In other interesting work, University of Utah's Lynn Jorde is senior author on a paper that analyzed more than 8,000 structural variants specific to the HuRef, finding that many of them are "mobile element-related." In fact, he and his team found that about 10 percent of indels longer than 100 base pairs are caused by mobile element-associated events.
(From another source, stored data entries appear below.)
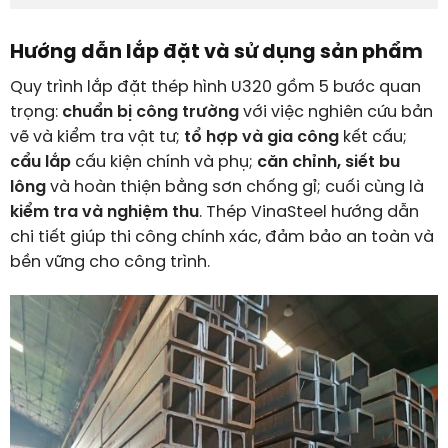
Hướng dẫn lắp đặt và sử dụng sản phẩm
Quy trình lắp đặt thép hình U320 gồm 5 bước quan
trọng:
chuẩn bị công trường
với việc nghiên cứu bản
vẽ và kiểm tra vật tư;
tổ hợp và gia công
kết cấu;
cẩu lắp
cấu kiện chính và phụ;
căn chỉnh, siết bu
lông
và hoàn thiện bằng sơn chống gỉ; cuối cùng là
kiểm tra và nghiệm thu
. Thép VinaSteel hướng dẫn
chi tiết giúp thi công chính xác, đảm bảo an toàn và
bền vững cho công trình.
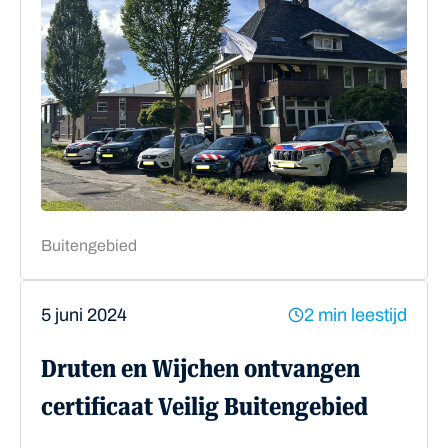
Buitengebied
5 juni 2024
2 min leestijd
Druten en Wijchen ontvangen
certificaat Veilig Buitengebied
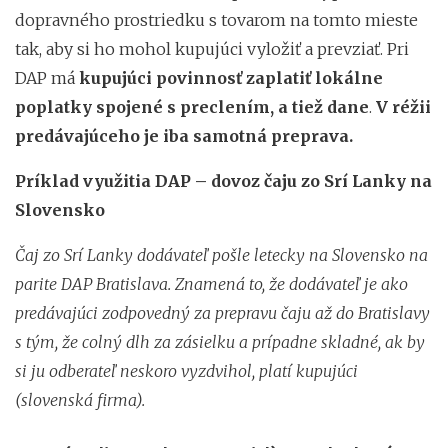
dopravného prostriedku s tovarom na tomto mieste
tak, aby si ho mohol kupujúci vyložiť a prevziať. Pri
DAP má
kupujúci povinnosť zaplatiť lokálne
poplatky spojené s preclením, a tiež dane
.
V réžii
predávajúceho je iba samotná preprava.
Príklad využitia DAP – dovoz čaju zo Srí Lanky na
Slovensko
Čaj zo Srí Lanky dodávateľ pošle letecky na Slovensko na
parite DAP Bratislava. Znamená to, že dodávateľ je ako
predávajúci zodpovedný za prepravu čaju až do Bratislavy
s tým, že colný dlh za zásielku a prípadne skladné, ak by
si ju odberateľ neskoro vyzdvihol, platí kupujúci
(slovenská firma).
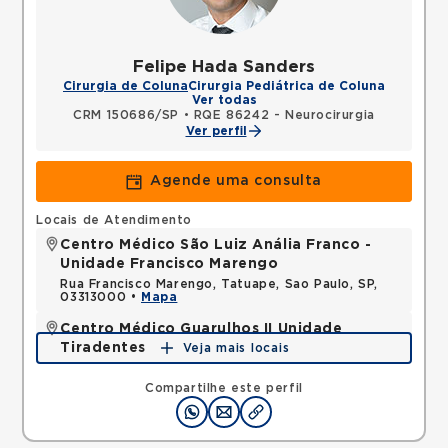
Felipe Hada Sanders
Cirurgia de Coluna
Cirurgia Pediátrica de Coluna
Ver todas
CRM 150686/SP
•
RQE 86242 - Neurocirurgia
Ver perfil
Agende uma consulta
Locais de Atendimento
Centro Médico São Luiz Anália Franco -
Unidade Francisco Marengo
Rua Francisco Marengo, Tatuape, Sao Paulo, SP,
03313000 •
Mapa
Centro Médico Guarulhos II Unidade
Tiradentes
Veja mais locais
Avenida Tiradentes, Jardim Guarulhos, Guarulhos,
SP, 07090000 •
Mapa
Compartilhe este perfil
Several new bioinformatic tools are presented in this issue, too. David Weese at the Free University of Berlin and colleagues present a new sequence mapping algorithm called RazerS. It allows the user to align sequencing reads of arbitrary length using either the Hamming distance or the edit distance, they say, and "provides a seamless tradeoff between sensitivity and running time." Martin Krzywinski at Canada's Michael Smith Genome Sciences Center is first author on a paper that presents Circos, a visualization tool for comparing genomes. Circos, they write, "uses a circular ideogram layout to facilitate the display of relationships between pairs of positions by the use of ribbons, which encode the position, size, and orientation of related genomic elements."
Two more papers look at genomics and clinical research. One details the beginnings of the ClinSeq Project, a pilot program that will study the genetics behind health, disease, and drug response. Initially, the project, led by Eric Green, will enroll 1,000 patients and sequence 300 to 400 genes thought to be associated with atherosclerosis. In other work, scientists have developed the Integrating Biology and the Bedside resource that will apply electronic health recording techniques to GWAS studies.